Honestly, it really is. I love writing about how I’m feeling and think I can’t write hypothetically about things. I can write from the perspective of other people, but I need some truth in the records I make to really connect with what I’m writing about.

Let’s talk about the first single “Lonely”. How does the music video embody the feeling you had when you wrote the song?

The music video really captures how I was feeling when I penned the track. I felt so lonely even when there were thousands of people around me. Some of them wanted to help me and others just passed by…

The title track of the project is a little bit more uplifting because it tells us that we have to live more in the moment. How are you trying to do that yourself?

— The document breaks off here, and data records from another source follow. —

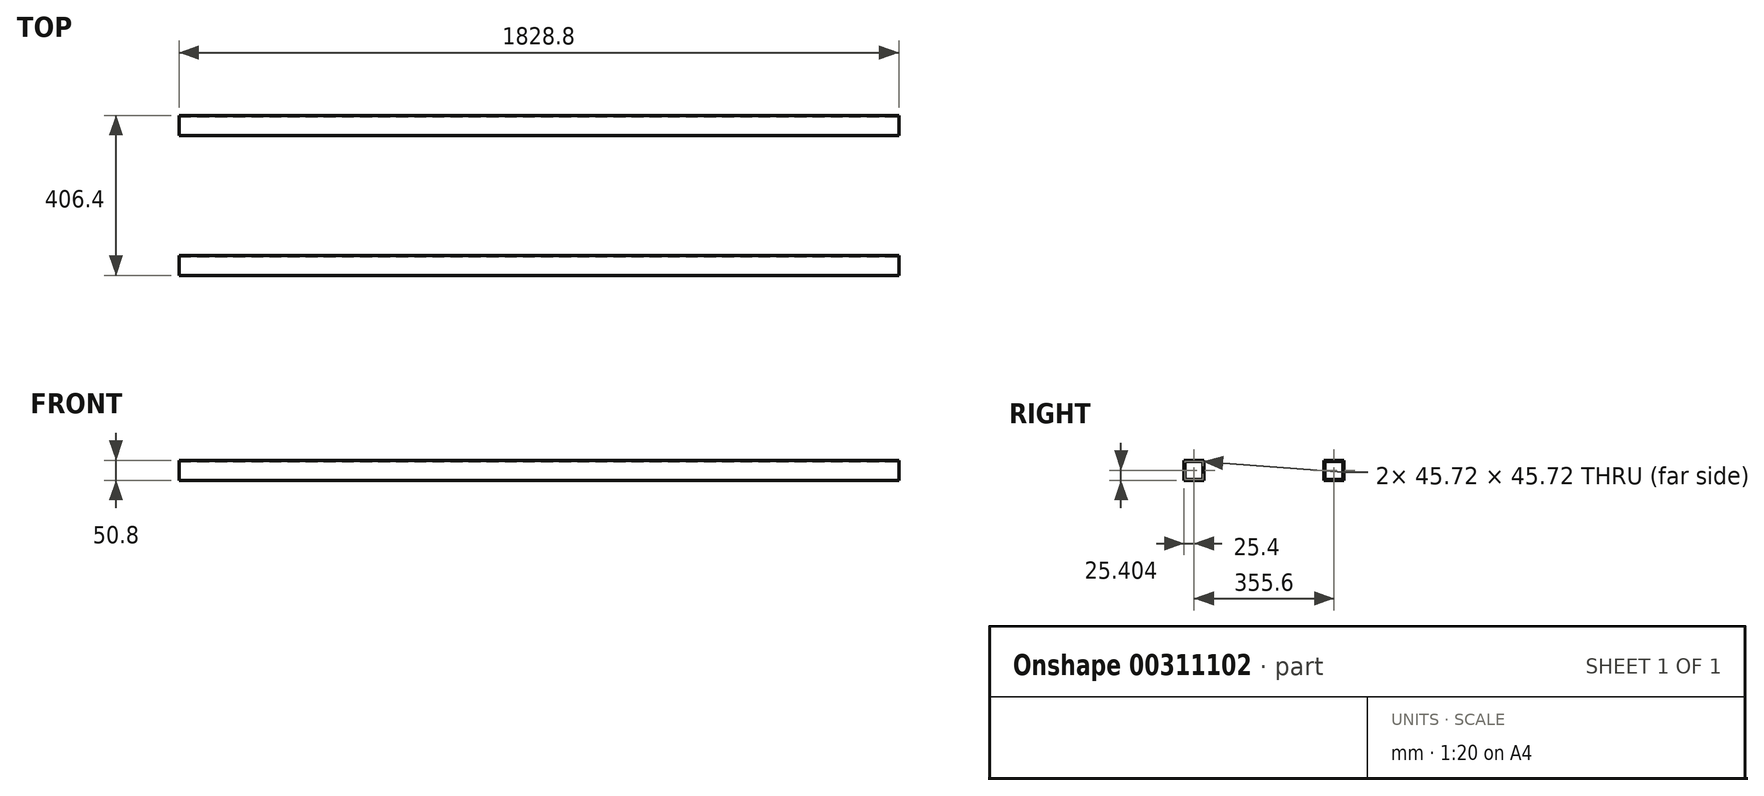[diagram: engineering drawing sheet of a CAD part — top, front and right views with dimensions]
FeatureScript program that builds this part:
annotation { "Feature Type Name" : "Feature", "Feature Type Description" : "" }
export const myFeature = defineFeature(function(context is Context, id is Id, definition is map)
    precondition{}
    {
        {
            var Q0;
            Q0=qCreatedBy(makeId("Front.planeOp"),FACE);
            var sketch = newSketch(context, id + "F0", { "sketchPlane" : qUnion([Q0])});
            skLineSegment(sketch, "E0.bottom", {"start": v(-1781.6, 96.9) * mm, "end": v(47.2, 96.9) * mm});
            skLineSegment(sketch, "E0.top", {"start": v(-1781.6, 46.1) * mm, "end": v(47.2, 46.1) * mm});
            skLineSegment(sketch, "E0.left", {"start": v(-1781.6, 96.9) * mm, "end": v(-1781.6, 46.1) * mm});
            skLineSegment(sketch, "E0.right", {"start": v(47.2, 96.9) * mm, "end": v(47.2, 46.1) * mm});
            skSolve(sketch);
        }
        {
            var Q0;
            Q0 = qSketchRegion(id + "F0", true);
            extrude(context, id + "F1", {"entities" : qUnion([Q0]), "depth" : 50.8 * mm});
        }
        {
            var Q0;
            Q0=makeQuery(id+"F1.opExtrude","SWEPT_FACE",FACE,{"disambiguationData":[OSD([sQuery(id+"F0.wireOp",EDGE,"E0.right")])]});
            var Q1;
            Q1=makeQuery(id+"F1.opExtrude","SWEPT_FACE",FACE,{"disambiguationData":[OSD([sQuery(id+"F0.wireOp",EDGE,"E0.left")])]});
            shell(context, id + "F2", {"entities" : qUnion([Q0, Q1]), "thickness" : 2.54 * mm});
        }
        {
            var Q0;
            Q0=makeQuery(id+"F1.opExtrude","SWEPT_BODY",BODY,{"disambiguationData":[OSD([sQuery(id+"F0.wireOp",EDGE,"E0.bottom"),sQuery(id+"F0.wireOp",EDGE,"E0.top"),sQuery(id+"F0.wireOp",EDGE,"E0.left"),sQuery(id+"F0.wireOp",EDGE,"E0.right")])]});
            transform(context, id + "F3", {"entities" : qUnion([Q0]), "transformType" : TransformType.TRANSLATION_3D, "dx" : 0 * mm, "dy" : 355.6 * mm, "dz" : 0 * mm, "makeCopy" : true});
        }
    });
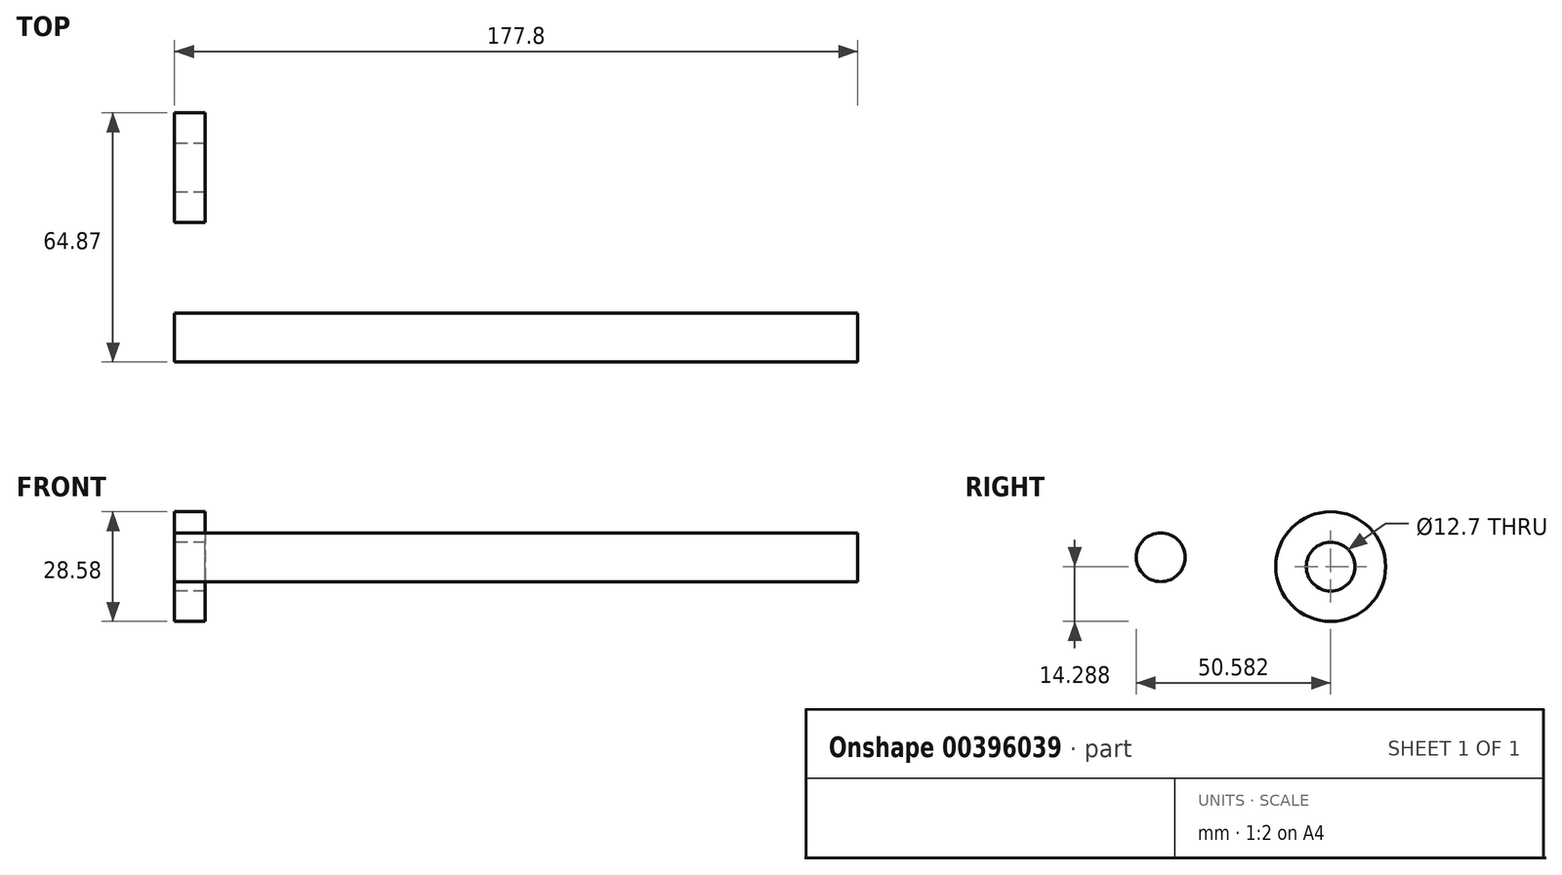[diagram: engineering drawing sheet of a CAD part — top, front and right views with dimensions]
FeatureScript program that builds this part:
annotation { "Feature Type Name" : "Feature", "Feature Type Description" : "" }
export const myFeature = defineFeature(function(context is Context, id is Id, definition is map)
    precondition{}
    {
        {
            var Q0;
            Q0=qCreatedBy(makeId("Right.planeOp"),FACE);
            var sketch = newSketch(context, id + "F0", { "sketchPlane" : qUnion([Q0])});
            skCircle(sketch, "E0", {"center": v(-15.34, 32.9) * mm, "radius": 6.35 * mm});
            skSolve(sketch);
        }
        {
            var Q0;
            Q0=makeQuery(id+"F0.imprint","IMPRINT",FACE,{"disambiguationData":[TD([[makeQuery(id+"F0.imprint","IMPRINT",EDGE,{"derivedFrom":sQuery(id+"F0.wireOp",EDGE,"E0")}),1.0]])]});
            extrude(context, id + "F1", {"entities" : qUnion([Q0]), "offsetDistance" : 25.4 * mm, "depth" : 177.8 * mm});
        }
        {
            var Q0;
            Q0=qCreatedBy(makeId("Right.planeOp"),FACE);
            var sketch = newSketch(context, id + "F2", { "sketchPlane" : qUnion([Q0])});
            skCircle(sketch, "E1", {"center": v(28.9, 30.45) * mm, "radius": 6.35 * mm});
            skCircle(sketch, "E2", {"center": v(28.9, 30.45) * mm, "radius": 14.29 * mm});
            skSolve(sketch);
        }
        {
            var Q0;
            Q0=makeQuery(id+"F2.imprint","IMPRINT",FACE,{"disambiguationData":[TD([[makeQuery(id+"F2.imprint","IMPRINT",EDGE,{"derivedFrom":sQuery(id+"F2.wireOp",EDGE,"E1")}),-1.0]])]});
            extrude(context, id + "F3", {"entities" : qUnion([Q0]), "depth" : 7.92 * mm});
        }
    });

I’m trying to check in on my family and those who are important to me every day. I try to prioritize what’s important and what should come first because, in the past, I’ve done it differently. I prioritized things that should have been second on the list, and now I know. Of course, I feel bad when I fuck up, but I’m just a human as it comes.

The End Of Everything is so powerful because of the way you share your story. Do you hope the songs inspire others to talk more openly about their struggles?

I do because I think that the biggest thing you can do is starting the conversation about mental health if you’re dealing with mental health issues. In fact, they aren’t issues because at the end of the day I want people to talk about it and hope they can open up. I just hope it will get them somewhere better.

Do you think that your next project is going to sound similar or will have the same theme?

The next project will, of course, stay true to who I am because my music is just my music. I think that the album will be a little bit more produced because this EP is very raw and is based around guitar and piano. I wanted it to be that way and have this rawness, but I will continue to evolve musically.

When can we expect your first album?

I don’t know to be honest. We’ll get through this EP and we’ll see after that.

The End Of Everything is out on the 15th of May on all platforms.